Kathmandu: The controversy over the Army standpoint that its inclusion in the government’s integrated development program continues. This is so much so that the government lobby and its workers continue to hype the theory that the Army’s reluctance exposes the links between the far right and the Maoists’. In so many ways the Maoists’ gain ground as the breach between the government and the opposition widens while the only “capable” war institution continues to insist that its mobilization will not be effective until a consensus is built in the political sector on the issue of mobilization.
It is this stalemate that paralyses the country as such. Prime Minister Girija Prasad Koirala is widely viewed as a lame-duck Prime Minister. Especially after the judiciary ruled that the citizenship bill was against constitution, the opposition’s demand for a resignation on his part on moral grounds has strengthened. The matter of the Lauda air decisions by the anti-corruption authorities where his former minister Tarini Dutt Chataut has had to hand over his passport has raised the questions of moral compulsion to a new pitch still. These issues appear not to have affected Girija babu’s standpoint that he will not resign until the anti-corruption authorities involve him in the deal directly. Indeed, the Prime Minister maintains that the opposition is “undemocratic” because a majority in the house must throw him out. Of course, Mr. Koirala has his parliamentary majority.
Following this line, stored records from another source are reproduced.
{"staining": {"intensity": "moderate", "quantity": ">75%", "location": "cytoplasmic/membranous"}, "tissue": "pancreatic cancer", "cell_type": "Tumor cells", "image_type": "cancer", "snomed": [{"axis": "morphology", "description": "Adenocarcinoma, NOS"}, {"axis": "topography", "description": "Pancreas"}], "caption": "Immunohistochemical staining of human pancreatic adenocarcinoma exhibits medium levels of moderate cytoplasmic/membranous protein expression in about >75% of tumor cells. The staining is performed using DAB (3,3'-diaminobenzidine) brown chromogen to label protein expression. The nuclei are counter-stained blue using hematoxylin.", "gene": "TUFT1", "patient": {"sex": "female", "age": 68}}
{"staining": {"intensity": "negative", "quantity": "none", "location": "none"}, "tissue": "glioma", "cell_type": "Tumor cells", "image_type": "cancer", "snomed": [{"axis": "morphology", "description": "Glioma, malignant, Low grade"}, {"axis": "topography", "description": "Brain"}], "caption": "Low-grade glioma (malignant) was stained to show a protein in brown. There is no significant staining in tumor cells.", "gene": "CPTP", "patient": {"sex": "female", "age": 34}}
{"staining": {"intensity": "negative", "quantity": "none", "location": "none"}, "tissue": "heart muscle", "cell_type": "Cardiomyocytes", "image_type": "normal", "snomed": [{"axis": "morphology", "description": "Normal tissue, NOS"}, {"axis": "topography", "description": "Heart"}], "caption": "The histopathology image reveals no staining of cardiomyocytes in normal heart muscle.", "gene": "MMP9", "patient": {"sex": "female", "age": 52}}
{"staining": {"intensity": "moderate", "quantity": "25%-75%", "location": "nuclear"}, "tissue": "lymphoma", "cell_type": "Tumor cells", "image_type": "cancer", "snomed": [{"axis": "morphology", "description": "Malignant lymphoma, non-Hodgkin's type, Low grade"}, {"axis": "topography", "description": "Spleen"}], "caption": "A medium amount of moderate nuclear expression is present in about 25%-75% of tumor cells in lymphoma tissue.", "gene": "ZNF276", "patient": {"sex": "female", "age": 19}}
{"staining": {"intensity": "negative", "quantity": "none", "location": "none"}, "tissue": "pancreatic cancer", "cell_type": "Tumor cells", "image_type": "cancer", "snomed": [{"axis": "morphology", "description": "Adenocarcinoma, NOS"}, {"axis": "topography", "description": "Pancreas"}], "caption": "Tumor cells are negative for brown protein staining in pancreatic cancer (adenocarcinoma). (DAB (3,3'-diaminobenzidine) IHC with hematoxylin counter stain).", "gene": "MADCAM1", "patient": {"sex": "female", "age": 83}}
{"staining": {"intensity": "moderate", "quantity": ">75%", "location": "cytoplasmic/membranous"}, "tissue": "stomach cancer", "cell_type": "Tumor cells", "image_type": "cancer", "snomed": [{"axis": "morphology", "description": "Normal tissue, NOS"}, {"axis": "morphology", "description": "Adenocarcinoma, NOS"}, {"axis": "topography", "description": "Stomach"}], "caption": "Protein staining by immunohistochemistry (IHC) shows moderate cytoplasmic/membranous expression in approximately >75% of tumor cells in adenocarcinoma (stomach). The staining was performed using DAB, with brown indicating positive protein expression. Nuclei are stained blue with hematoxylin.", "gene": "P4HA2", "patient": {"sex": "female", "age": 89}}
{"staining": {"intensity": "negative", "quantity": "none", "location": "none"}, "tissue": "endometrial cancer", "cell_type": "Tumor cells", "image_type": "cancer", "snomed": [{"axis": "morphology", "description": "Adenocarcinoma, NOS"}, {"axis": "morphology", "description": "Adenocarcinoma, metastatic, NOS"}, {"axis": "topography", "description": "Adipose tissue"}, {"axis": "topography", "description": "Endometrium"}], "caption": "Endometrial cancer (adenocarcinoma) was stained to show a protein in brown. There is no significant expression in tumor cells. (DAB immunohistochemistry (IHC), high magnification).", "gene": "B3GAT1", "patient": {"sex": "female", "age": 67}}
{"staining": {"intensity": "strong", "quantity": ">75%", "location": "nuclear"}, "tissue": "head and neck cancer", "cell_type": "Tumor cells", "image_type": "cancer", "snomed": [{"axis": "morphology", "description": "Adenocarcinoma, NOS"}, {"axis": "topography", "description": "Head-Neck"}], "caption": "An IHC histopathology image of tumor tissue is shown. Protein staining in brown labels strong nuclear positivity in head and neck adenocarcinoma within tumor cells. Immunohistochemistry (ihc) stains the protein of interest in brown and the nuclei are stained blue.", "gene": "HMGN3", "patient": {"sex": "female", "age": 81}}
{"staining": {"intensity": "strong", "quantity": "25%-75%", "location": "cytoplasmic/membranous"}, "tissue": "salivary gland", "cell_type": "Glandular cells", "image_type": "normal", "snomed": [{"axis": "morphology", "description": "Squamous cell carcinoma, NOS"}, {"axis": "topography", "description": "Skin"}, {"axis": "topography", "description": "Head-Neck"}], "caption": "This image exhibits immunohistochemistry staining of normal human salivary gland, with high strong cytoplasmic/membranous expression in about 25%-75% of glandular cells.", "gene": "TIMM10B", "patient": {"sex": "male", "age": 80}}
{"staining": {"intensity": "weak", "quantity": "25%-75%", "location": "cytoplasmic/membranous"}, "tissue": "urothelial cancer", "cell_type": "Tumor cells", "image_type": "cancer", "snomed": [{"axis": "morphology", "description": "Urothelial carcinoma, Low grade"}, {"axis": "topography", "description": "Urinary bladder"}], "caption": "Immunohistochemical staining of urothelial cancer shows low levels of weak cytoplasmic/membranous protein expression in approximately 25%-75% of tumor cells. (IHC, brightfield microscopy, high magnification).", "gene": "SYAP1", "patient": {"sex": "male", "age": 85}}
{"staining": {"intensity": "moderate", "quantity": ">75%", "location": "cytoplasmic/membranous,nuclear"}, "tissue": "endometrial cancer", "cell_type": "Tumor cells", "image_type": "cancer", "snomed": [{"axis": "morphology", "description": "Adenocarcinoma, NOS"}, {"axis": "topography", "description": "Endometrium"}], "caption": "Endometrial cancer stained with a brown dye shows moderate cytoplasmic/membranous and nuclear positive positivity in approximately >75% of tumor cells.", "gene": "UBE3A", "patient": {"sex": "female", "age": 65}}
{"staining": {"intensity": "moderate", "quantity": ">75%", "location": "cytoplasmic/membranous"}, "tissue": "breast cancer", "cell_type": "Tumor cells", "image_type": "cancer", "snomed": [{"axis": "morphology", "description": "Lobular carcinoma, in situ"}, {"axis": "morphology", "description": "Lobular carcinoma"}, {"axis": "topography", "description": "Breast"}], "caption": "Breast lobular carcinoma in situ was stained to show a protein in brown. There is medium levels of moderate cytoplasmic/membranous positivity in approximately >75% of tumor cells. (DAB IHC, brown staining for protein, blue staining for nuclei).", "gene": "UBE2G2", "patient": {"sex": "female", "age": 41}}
The question of moral responsibility appears to have appealed at the popular level. The Lauda air deal and the depletion of the country’s flag carrier as proven publicly by the anti-corruption investigation make Girija babu’s insistence on staying in his post as out of tune approach to democracy as such. When the minister talks publicly that the deal was made on the approval of the Girija cabinet, the distance the Prime Minister seeks to keep between the airliner and his government has not been saleable in the public. It is not just the opposition street campaign that is exposing the Prime Minister. The government media itself can’t but help report the investigation proceedings or the Supreme Court decisions.
It is this lame-duck status that has virtually paralyzed the administration now. With the opposition stepping up its street campaign, and the administration not functioning, the Maoist challenge and the non-starter status of the government’s program to counter it further jeopardize the state of the nation. The streets have at times thus been taken over by gangs and the bureaucracy is a free-for-all in the absence of the will to work. In these circumstances, curiously enough, those in the Maoists’ affected areas now claim that there is a higher stability, predictability and authority than in the capital itself.